In Louisiana, the name of an LLC must contain the words “limited liability company,” or the abbreviations “LLC” or “L.C.” The name should be distinguishable from that of any other LLC registered in Louisiana. It is possible to reserve a name for a period of 60 days by filing an application with the Secretary of State and paying a fee of $25. If good cause is shown, two further 30 day extensions may be granted at no extra charge.
Articles of Organization
In order to form an LLC, Articles of Organization must be filed with the Commercial Division of the Secretary of State. The articles must state the purpose of the LLC, although it is permissible to use the phrase, “any or all lawful conduct for which a limited liability company may be organized.”

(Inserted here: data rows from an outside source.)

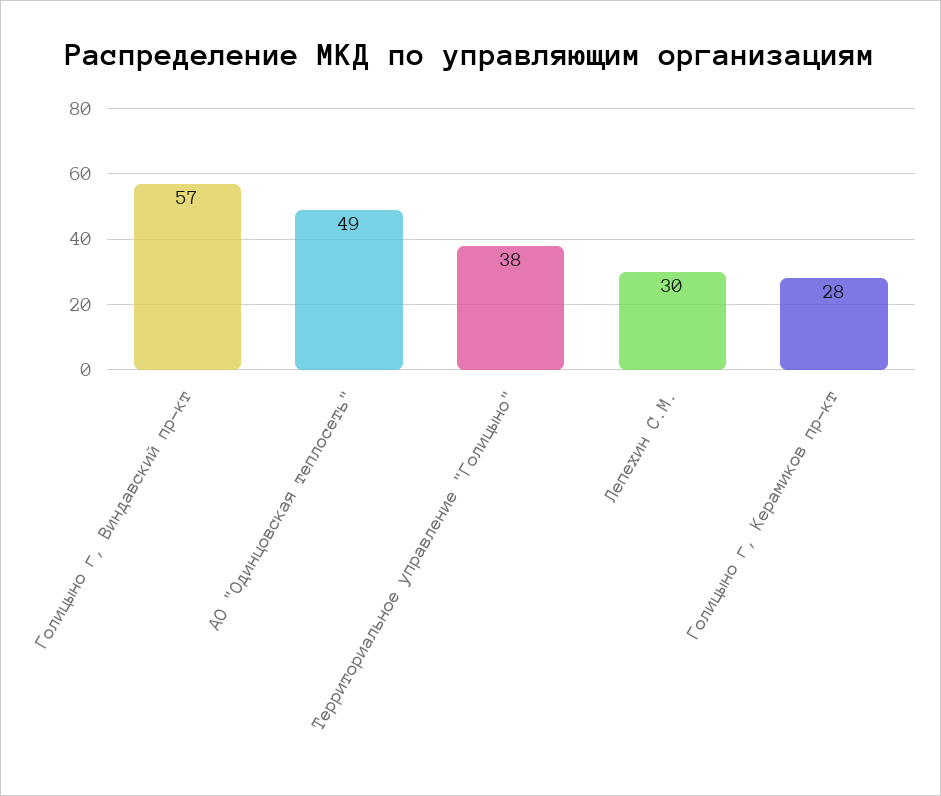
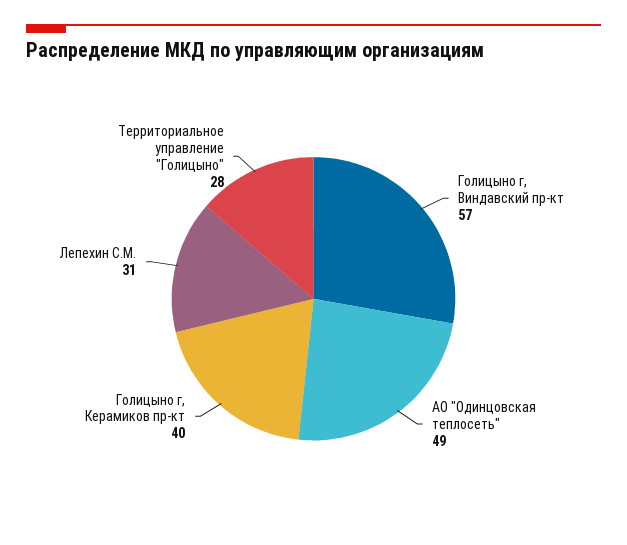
  {
    "Голицыно г, Виндавский пр-кт": 57,
    "АО \"Одинцовская теплосеть\"": 49,
-   "Территориальное управление \"Голицыно\"": 38,
+   "Территориальное управление \"Голицыно\"": 28,
-   "Лепехин С.М.": 30,
+   "Лепехин С.М.": 31,
-   "Голицыно г, Керамиков пр-кт": 28
+   "Голицыно г, Керамиков пр-кт": 40
  }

An LLC may be formed with one or more members; each member can be either a natural person or a business entity. Depending on its size and complexity, the company may be managed by either the members or persons appointed as managers. Both members and managers are deemed to stand in a fiduciary relationship to the LLC and must act in good faith and with the diligence, care, judgment and skill of an ordinary prudent person in similar circumstances.
Each LLC incorporated in Louisiana must have a registered agent with an address in the state. The registered agent is the person or entity upon whom official state correspondence is to be served. The registered agent can be an individual or a business entity. Each LLC must also have a registered office in Louisiana.
Every LLC must file an annual report with the Secretary of State, detailing the registered office, the registered agent, the managers and the members. Records of the full names and addresses of members and managers must also be kept at the registered office for inspection, together with income tax returns and reports, as well as any other financial statements.